また、フードコーディネーターの資格を取得して、撮影に活かしている料理研究家もいます。
調理師
調理師免許は必要条件を満たすことで取得できる国家資格です。取得の方法は、2つあり、1つは調理師試験に合格し、免許を申請することで取得することができます。2つ目は調理師養成施設を卒業し、免許を申請することで取得することができます。調理師の勉強をすることで調理の技術以外にも、栄養や衛生に関する知識も得ることができます。
栄養士
栄養士は必要条件を満たすことで取得できる国家資格です。食事や栄養についての知識を得ることができます。栄養士養成施設で学び、都道府県知事から免許を受け取ることで栄養士の資格を得ることができます。栄養士の資格を得るためには多くの知識が必要なため、勉強する内容が多く、実習もあります。そのため、必ず昼間の大学、短期大学、専門学校に通う必要があります。夜間の学校や通信教育はありません。
フードコーディネーター
フードコーディネーター資格認定試験に合格することで取得できる資格です。1〜3級まであります。フードコーディネーターになるためには、食に関するメニューや商品の開発、レストランや料理教室などの運営についての知識が必要です。また、食に関する演出についての知識も必要です。テレビ撮影のための料理のスタイリングや、食品の売り方などの見栄えについての知識も必要です。
料理研究家の歴史
料理研究家の歴史は古く、明治時代には料理研究家が誕生したと言われています。
昭和の料理研究家に求められたのは、外国料理など一般の人が食べたことがない当時の日本人に外国の料理を教えることや今晩の献立を考えるヒントを提供することでした。しかし、平成になると外食慣れした忙しい人たちが増え、家で料理する人たちも味の基準が外食レベルになり、いかに短時間で美味しい料理を作れるかに興味を持つようになってきました。

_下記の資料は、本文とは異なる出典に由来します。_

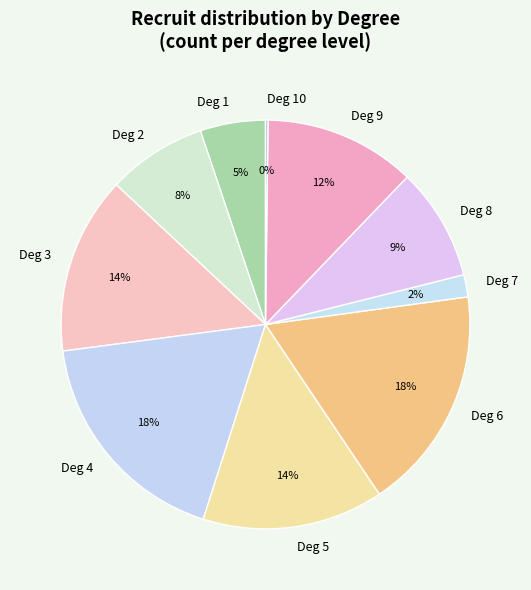

To the nearest percent, what is the average slice percentage?

10%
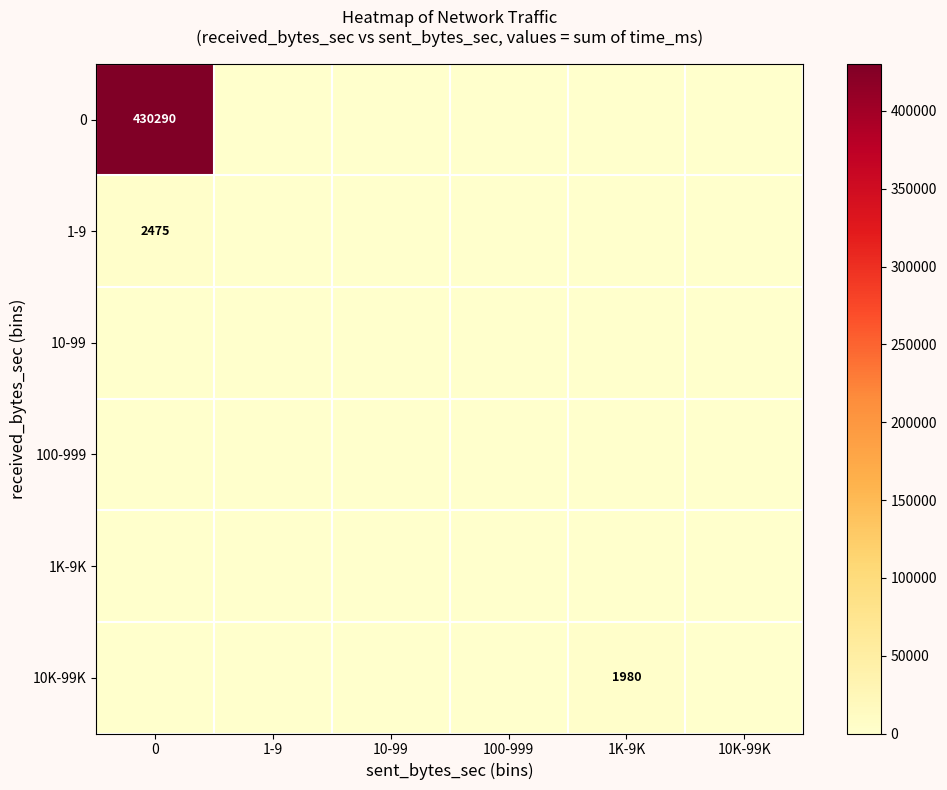

The value of 1-9 at 0 is 1167. True or false?

False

そうした時代背景の中に登場した料理研究家が、小林カツ代さんです。1980年に、「小林カツ代のらくらくクッキング」を出版して一躍脚光を浴びました。短時間で美味しい料理を求める働く女性たちを中心に支持を集めた小林カツ代さんに対し、同年代の主婦たちから熱狂的な支持を集めたのが、栗原はるみさんです。「ごちそうさまが、ききたくて。」を1992年に発売、現在も書店に並ぶロングセラーとなっています。栗原はるみさんはレシピを提供するだけではなく、キッチンや器などトータルで料理を楽しむライフスタイルを提案しました。
近年では、女性料理研究家だけではなく、土井善晴さん、リュウジさん、コウケンテツさんといった男性料理研究家も活躍しています。
ミレイ
料理研究家になったとして、大変なことってどんなことがあるのでしょうか?
PyiQ
やはり、まだ他の誰も作ったことがないような画期的なレシピを生み出すことは決して簡単なことではありません。また、考えても考えてもレシピが思い浮かばない、作っても作っても思い通りの味に仕上がらないなど大変なことは多いです。
PyiQ
食べることや料理を作ることが好きなことはもちろん、創意工夫をこらした新しいメニューを考えるための熱心な姿勢がないとつとまらない仕事です。
また、味はもちろんのこと、料理を美味しそうに見せる美的センスや、自分の料理を売り込むPR能力も必要になります。
PyiQ
ブログやSNSに手軽に投稿できるようになったことで、料理研究家の注目度は高まっています。料理研究家としてデビューすることは決して難しいことではありませんので、競争が激しくなっているのも事実ではないでしょうか。その一方で、訪日外国人向けの料理需要が増しており、料理研究家のレシピの考案力が求められているようです。こうした面での将来性は高いのかもしれません。